Organizing and Policy Campaigns are the key to making a more equitable economy
The hourglass economy is not a function of how one dominant mode of production is inherently organized compared to another. It is a function of public policy. In the “old” economy, workers organized unions and supported political candidates who created the New Deal. It was organizing and public policy that created the familiar barrel shape of the postwar economy that existed until the ascendancy of deregulation, federally-sanctioned hostility to labor, and supply-side economics in the 1980s. Today, it is organizing and public policy which will lead us back to a stable, secure football-shaped equitable economy.

Efforts that can affect positive change include:
· Role of Community Leadership. Community and labor organizations have engaged in organizing campaigns in Greater Boston over the past several years that have resulted in higher wages and union rights for some low-wage workers, collective bargaining rights and rent protections for tenants, and transit equity and environmental justice for low-income bus riders.

· Working Together. Recognizing the limitations of going it alone, community and labor organizations created CLU as a resource to conduct joint organizing campaigns.

· Role of Public Leadership. Progressive mayors have shown that public leadership can play an important role in moving an equity agenda forward.

· Next Steps. Organizing solutions to the problems of the hourglass economy may be found in urban land use and procurement policies and actions. For these reasons, it is important that we pay particular attention to how land use and public contracting decisions are made in Greater Boston. Some potential campaign issues to consider:

o Equitable Distribution of Public Revenues: To prevent communities from throwing money and land at developers in vain hopes that it will pay off in long-term good jobs and tax revenue, it is essential to create a level playing field where no developer could negotiate zoning relief or win tax breaks.

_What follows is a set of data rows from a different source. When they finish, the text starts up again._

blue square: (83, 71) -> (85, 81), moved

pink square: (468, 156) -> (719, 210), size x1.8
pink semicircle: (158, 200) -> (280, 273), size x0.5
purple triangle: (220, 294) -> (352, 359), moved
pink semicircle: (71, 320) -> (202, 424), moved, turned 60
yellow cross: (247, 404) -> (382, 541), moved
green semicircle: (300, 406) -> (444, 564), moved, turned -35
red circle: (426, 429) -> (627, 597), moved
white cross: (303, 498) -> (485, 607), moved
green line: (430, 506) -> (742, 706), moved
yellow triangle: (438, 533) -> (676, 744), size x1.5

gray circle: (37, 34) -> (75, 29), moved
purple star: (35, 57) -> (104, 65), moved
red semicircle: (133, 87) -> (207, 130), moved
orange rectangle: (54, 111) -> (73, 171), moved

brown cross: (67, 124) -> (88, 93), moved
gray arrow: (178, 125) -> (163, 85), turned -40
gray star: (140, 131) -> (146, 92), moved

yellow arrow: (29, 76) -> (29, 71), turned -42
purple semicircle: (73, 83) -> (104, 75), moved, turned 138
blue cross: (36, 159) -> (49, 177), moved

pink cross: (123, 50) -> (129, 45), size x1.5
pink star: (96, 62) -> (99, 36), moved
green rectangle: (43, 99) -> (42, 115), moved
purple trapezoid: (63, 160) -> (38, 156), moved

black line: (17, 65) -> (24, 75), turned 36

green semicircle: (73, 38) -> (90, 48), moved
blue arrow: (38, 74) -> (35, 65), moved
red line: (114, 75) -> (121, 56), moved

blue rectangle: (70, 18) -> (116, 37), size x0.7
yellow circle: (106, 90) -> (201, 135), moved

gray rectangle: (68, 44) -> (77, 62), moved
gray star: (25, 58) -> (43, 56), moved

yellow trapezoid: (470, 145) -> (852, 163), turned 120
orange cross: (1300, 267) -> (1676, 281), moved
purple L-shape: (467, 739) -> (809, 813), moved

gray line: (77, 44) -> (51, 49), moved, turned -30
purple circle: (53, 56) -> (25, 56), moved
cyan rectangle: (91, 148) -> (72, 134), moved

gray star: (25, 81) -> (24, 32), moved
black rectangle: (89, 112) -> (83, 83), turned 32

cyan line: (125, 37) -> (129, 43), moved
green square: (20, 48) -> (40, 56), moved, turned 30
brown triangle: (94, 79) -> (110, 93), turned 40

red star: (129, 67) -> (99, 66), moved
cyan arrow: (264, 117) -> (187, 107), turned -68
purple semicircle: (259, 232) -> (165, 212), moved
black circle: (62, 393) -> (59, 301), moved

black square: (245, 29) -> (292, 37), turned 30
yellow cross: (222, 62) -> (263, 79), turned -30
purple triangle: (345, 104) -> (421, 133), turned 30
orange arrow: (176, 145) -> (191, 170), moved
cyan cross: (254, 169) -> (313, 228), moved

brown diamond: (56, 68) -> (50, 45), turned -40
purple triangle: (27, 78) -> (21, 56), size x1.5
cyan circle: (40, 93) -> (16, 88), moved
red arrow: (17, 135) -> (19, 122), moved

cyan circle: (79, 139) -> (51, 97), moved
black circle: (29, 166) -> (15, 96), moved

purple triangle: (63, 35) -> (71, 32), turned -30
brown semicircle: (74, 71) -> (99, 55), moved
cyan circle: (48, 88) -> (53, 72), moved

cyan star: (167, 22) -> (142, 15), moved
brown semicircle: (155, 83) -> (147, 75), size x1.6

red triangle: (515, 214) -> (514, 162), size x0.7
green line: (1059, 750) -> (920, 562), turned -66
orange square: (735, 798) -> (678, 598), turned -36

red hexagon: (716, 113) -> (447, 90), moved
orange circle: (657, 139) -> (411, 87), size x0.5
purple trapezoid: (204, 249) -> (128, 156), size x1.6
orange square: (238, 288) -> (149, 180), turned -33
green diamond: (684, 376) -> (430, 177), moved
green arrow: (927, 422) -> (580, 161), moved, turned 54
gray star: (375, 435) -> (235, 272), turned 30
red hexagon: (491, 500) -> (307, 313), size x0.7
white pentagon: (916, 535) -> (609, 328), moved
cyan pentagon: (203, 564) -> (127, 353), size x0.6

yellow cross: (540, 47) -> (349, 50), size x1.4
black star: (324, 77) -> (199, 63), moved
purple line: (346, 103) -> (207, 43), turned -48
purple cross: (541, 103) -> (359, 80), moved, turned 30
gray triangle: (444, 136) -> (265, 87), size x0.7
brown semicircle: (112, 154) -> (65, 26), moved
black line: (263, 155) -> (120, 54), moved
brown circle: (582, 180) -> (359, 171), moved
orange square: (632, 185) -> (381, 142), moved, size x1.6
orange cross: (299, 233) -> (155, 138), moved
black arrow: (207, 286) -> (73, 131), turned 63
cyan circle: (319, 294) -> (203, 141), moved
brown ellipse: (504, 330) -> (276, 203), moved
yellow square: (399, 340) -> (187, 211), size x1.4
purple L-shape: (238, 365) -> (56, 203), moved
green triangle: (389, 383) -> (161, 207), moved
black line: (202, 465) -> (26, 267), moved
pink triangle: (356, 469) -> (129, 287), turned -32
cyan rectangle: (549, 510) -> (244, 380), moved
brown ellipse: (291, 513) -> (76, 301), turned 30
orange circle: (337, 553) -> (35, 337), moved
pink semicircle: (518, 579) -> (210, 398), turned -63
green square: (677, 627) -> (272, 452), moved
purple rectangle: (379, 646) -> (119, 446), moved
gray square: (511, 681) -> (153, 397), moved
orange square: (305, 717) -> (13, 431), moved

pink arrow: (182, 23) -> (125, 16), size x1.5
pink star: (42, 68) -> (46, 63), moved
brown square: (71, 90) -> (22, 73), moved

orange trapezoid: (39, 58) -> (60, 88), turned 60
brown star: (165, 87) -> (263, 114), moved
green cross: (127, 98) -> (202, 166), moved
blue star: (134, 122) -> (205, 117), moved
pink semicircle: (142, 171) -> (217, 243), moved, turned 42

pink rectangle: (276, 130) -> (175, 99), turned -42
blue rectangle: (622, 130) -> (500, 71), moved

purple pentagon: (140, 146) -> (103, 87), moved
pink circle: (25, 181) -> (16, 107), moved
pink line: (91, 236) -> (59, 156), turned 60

o Negotiating Community Benefits Directly with Developers: It is important for community members and policymakers to use the leverage we gain when cities offer zoning variances, tax breaks and other incentives to negotiate with developers.

o Increasing Public Participation in the Decision-Making Process: It is critical to establish an open, transparent and participatory process for making economic development decisions.

o Planning and Zoning Reform: According to the American Planning Association, Massachusetts has the most antiquated zoning and land use laws in the country. The Community Planning Act (“CPA II”), which would reform Chapter 40A to address these concerns. This would allow Massachusetts’ communities to engage in meaningful planning processes that would not just affect zoning and development outcomes, but would increase the level of public input and participation in crafting these outcomes.

o Wage Standards: Wages for much of the region’s workforce lag behind the self-sufficiency standards. One way of addressing this issue is to leverage the existing procurement and regulatory authority of cities to ensure that the public sector is not participating in holding down workers’ wages. This can be achieved by utilizing tools such as wage and hour law enforcement, responsible employer and developer ordinances, and local hiring requirements.

o Lowering Barriers to Unionization: It is necessary to continue to support our partners in winning card check recognition and creating an environment in which all workers may participate in free and fair union elections without intimidation or fear of reprisals from their employers.